Pezuela está a unos 60 kilómetros de Madrid, en la Cuenca del Henares. Ronda el millar de vecinos. El terreno alrededor es el típico del este madrileño: campos abiertos, cereal y algún árbol suelto. Bastante horizonte y pocas sombras.
Cómo llegar y dónde aparcar
La llegada más habitual es por carreteras comarcales que cruzan campos de cultivo. Nada complicado.
Dentro del casco urbano se aparca regular. No es que haya prohibiciones por todas partes, pero las calles no están pensadas para mucho coche. Lo más práctico es dejarlo en las zonas más abiertas de la parte alta y moverse a pie. El pueblo no es grande.
Entre semana suele haber sitio. Los fines de semana, si coincide con gente que viene a pasear por la zona, se nota más movimiento.
Qué ver en Pezuela
La iglesia de San Andrés es el edificio que manda en el perfil del pueblo. Tiene origen medieval y reformas posteriores. La torre se ve desde varias calles. El interior no siempre está abierto, así que lo normal es verla por fuera.
La plaza mayor es sencilla. Casas de dos plantas, portones grandes y muros gruesos. Arquitectura rural de la que se hacía para aguantar frío, calor y años. No hay demasiada ornamentación.
Si caminas un poco por las calles que salen hacia los bordes del pueblo empiezan a aparecer corrales, patios y almacenes antiguos. Ahí se entiende mejor a qué se ha dedicado siempre el municipio: campo y ganado.
Caminos rurales cercanos
Desde Pezuela salen varios caminos agrícolas que conectan con otros pueblos de la zona, como Nuevo Baztán u Olmeda de las Fuentes.

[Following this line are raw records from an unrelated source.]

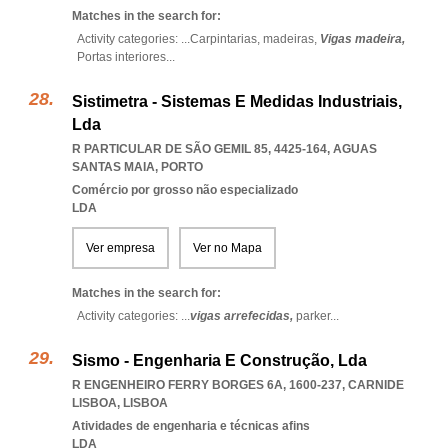
Matches in the search for:
Activity categories: ...
Carpintarias,
madeiras,
Vigas madeira,
Portas interiores
...
Sistimetra - Sistemas E Medidas Industriais,
Lda
R PARTICULAR DE SÃO GEMIL 85, 4425-164
,
AGUAS
SANTAS MAIA
,
PORTO
Comércio por grosso não especializado
LDA
Ver empresa
Ver no Mapa
Matches in the search for:
Activity categories: ...
vigas arrefecidas,
parker
...
Sismo - Engenharia E Construção, Lda
R ENGENHEIRO FERRY BORGES 6A, 1600-237
,
CARNIDE
LISBOA
,
LISBOA
Atividades de engenharia e técnicas afins
LDA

Son pistas de tierra entre parcelas. Nada técnico ni señalizado como ruta oficial en muchos casos.
El paisaje es abierto. Mucho cielo, parcelas largas y maquinaria agrícola cuando toca faena. Si buscas monte cerrado o sombra continua, aquí no lo vas a encontrar.
A unos veinte minutos en coche queda Alcalá de Henares. Mucha gente combina ambas cosas el mismo día.
Cuándo ir
Primavera y otoño suelen ser los momentos más llevaderos. En verano el sol pega fuerte porque apenas hay resguardo. En invierno el viento se nota bastante en esta zona alta del campo.
El pueblo no cambia demasiado según la estación. Cambian más los campos: verdes en algunos meses, pardos después de la siega.
Si solo tienes una hora
Aparca arriba, baja hasta la plaza y rodea la iglesia. Luego camina un par de calles hacia las afueras para ver cómo se abre el campo alrededor.
Con eso te haces una idea rápida de Pezuela de las Torres.
Si te queda tiempo, sigue carretera y enlaza con algún pueblo cercano. Aquí la visita es breve y ya está. No necesita más.